Copy the records below word for word, leaving out nothing.

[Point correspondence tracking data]

-=-=-=-=-

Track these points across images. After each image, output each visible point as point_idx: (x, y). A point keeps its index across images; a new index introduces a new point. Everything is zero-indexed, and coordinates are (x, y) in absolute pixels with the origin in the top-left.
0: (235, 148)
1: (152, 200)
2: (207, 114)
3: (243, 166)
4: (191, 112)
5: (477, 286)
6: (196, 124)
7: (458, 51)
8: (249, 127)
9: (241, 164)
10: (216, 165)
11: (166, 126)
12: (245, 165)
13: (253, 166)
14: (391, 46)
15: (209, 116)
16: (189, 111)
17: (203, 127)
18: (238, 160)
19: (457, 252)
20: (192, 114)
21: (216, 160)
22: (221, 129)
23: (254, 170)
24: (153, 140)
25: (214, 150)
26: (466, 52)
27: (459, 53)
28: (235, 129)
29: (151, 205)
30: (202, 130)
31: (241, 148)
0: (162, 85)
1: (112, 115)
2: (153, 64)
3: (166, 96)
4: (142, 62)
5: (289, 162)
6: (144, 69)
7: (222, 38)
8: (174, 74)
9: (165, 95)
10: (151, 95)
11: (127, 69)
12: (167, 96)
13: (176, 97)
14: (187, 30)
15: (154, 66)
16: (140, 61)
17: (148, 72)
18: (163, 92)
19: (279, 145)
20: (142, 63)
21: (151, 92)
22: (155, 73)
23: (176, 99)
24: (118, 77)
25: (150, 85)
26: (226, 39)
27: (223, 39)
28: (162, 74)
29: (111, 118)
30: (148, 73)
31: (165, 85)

-=-=-=-=-

**FINISHED TASK:**
Track these points across images. After each image, output each visible point as point_idx: (x, y). A point keeps its index across images; a new index introduces a new point. Everything is zero-indexed, and coordinates are (x, y) in absolute pixels with the origin in the top-left.
0: (235, 148)
1: (152, 200)
2: (207, 114)
3: (243, 166)
4: (191, 112)
5: (477, 286)
6: (196, 124)
7: (458, 51)
8: (249, 127)
9: (241, 164)
10: (216, 165)
11: (166, 126)
12: (245, 165)
13: (253, 166)
14: (391, 46)
15: (209, 116)
16: (189, 111)
17: (203, 127)
18: (238, 160)
19: (457, 252)
20: (192, 114)
21: (216, 160)
22: (221, 129)
23: (254, 170)
24: (153, 140)
25: (214, 150)
26: (466, 52)
27: (459, 53)
28: (235, 129)
29: (151, 205)
30: (202, 130)
31: (241, 148)
0: (162, 85)
1: (112, 115)
2: (153, 64)
3: (166, 96)
4: (142, 62)
5: (289, 162)
6: (144, 69)
7: (222, 38)
8: (174, 74)
9: (165, 95)
10: (151, 95)
11: (127, 69)
12: (167, 96)
13: (176, 97)
14: (187, 30)
15: (154, 66)
16: (140, 61)
17: (148, 72)
18: (163, 92)
19: (279, 145)
20: (142, 63)
21: (151, 92)
22: (155, 73)
23: (176, 99)
24: (118, 77)
25: (150, 85)
26: (226, 39)
27: (223, 39)
28: (162, 74)
29: (111, 118)
30: (148, 73)
31: (165, 85)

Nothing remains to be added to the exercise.